18. The method for preparing biodiesel by ester exchange catalyzed by solid base catalyst according to claim 17, wherein: the raw oil is vegetable oil.

19. The method for preparing biodiesel by ester exchange catalyzed by solid base catalyst according to claim 17, wherein: the vegetable oil is palm oil.

20. The method for preparing biodiesel by ester exchange catalyzed by solid base catalyst according to claim 16, wherein: the alcohol is an alcohol capable of participating in a transesterification reaction.

21. The method for preparing biodiesel by ester exchange catalyzed by solid base catalyst according to claim 16, wherein: the alcohol is methanol.

22. The method for preparing biodiesel by ester exchange catalyzed by solid base catalyst according to claim 16, wherein: the temperature of the transesterification reaction is 140 ℃ and 160 ℃.

23. The method for preparing biodiesel by ester exchange catalyzed by solid base catalyst according to claim 16, wherein: the temperature of the transesterification reaction was 150 ℃.

24. The method for preparing biodiesel by ester exchange catalyzed by solid base catalyst according to claim 16, wherein: under the condition of keeping the temperature in the high-pressure reaction kettle constant, the pressure intensity of the ester exchange reaction is changed by self-adaptation.

25. The method for preparing biodiesel by ester exchange catalyzed by solid base catalyst according to claim 16, wherein: the molar ratio of the alcohol to the raw oil is 6:1-21: 1.

26. The method for preparing biodiesel by ester exchange catalyzed by solid base catalyst according to claim 16, wherein: the molar ratio of the alcohol to the raw oil is 15: 1.
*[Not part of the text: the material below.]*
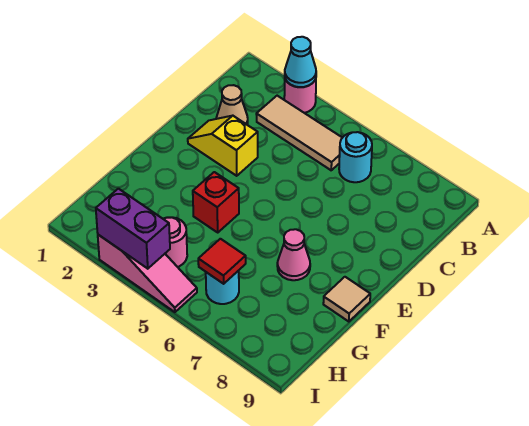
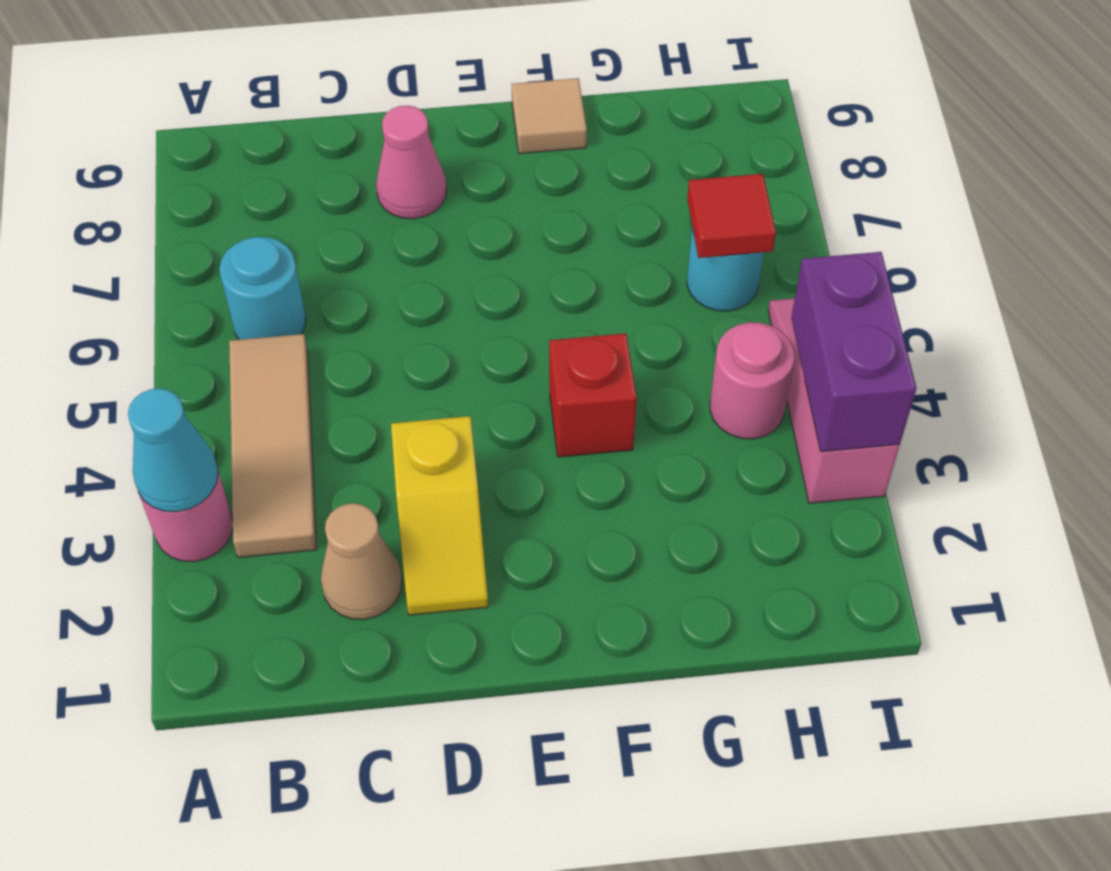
pink 1x1 cone [277,229,310,280] -> pink 1x1 cone moved to [376,106,446,219]

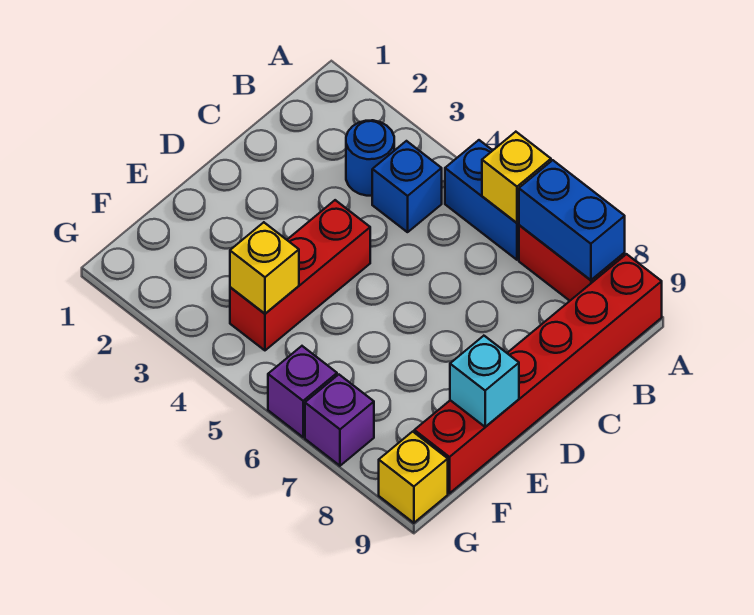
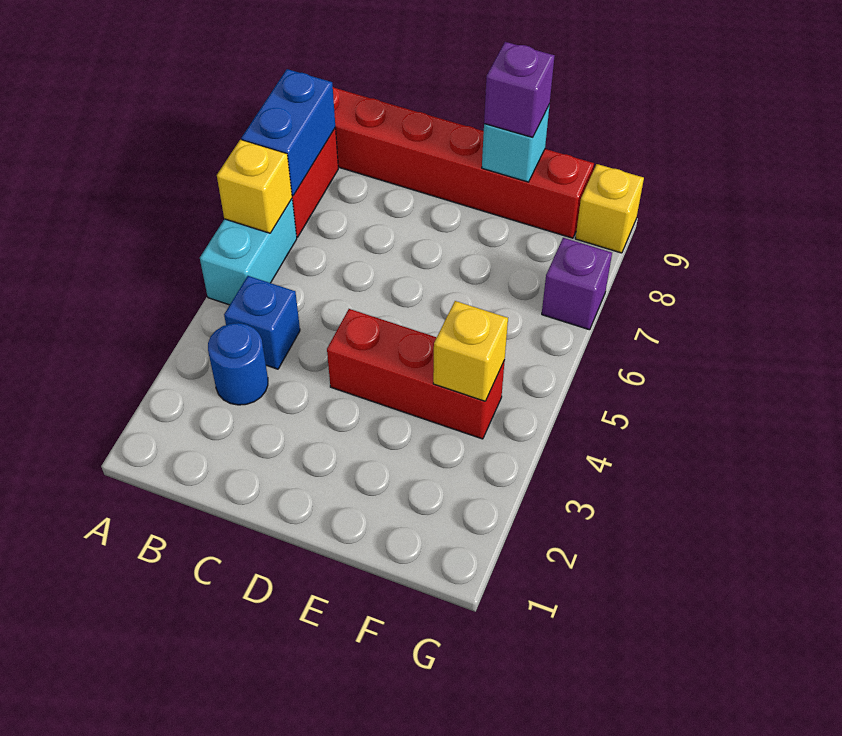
blue 1x2 brick [445,140,519,260] -> cyan 1x2 brick [200,199,297,305]
purple 1x1 brick [268,346,337,437] -> purple 1x1 brick moved to [484,42,555,137]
27. The method for preparing biodiesel by ester exchange catalyzed by solid base catalyst according to claim 16, wherein: the addition amount of the solid base catalyst accounts for 1-10 wt% of the mass of the raw oil.

28. The method for preparing biodiesel by ester exchange catalyzed by solid base catalyst according to claim 16, wherein: the addition amount of the solid base catalyst accounts for 8 wt% of the mass of the raw oil.

29. The method for preparing biodiesel by ester exchange catalyzed by solid base catalyst according to claim 16, wherein: the time of the ester exchange reaction is 2-4 h.

30. The method for preparing biodiesel by ester exchange catalyzed by solid base catalyst according to claim 16, wherein: the transesterification time was 3 h.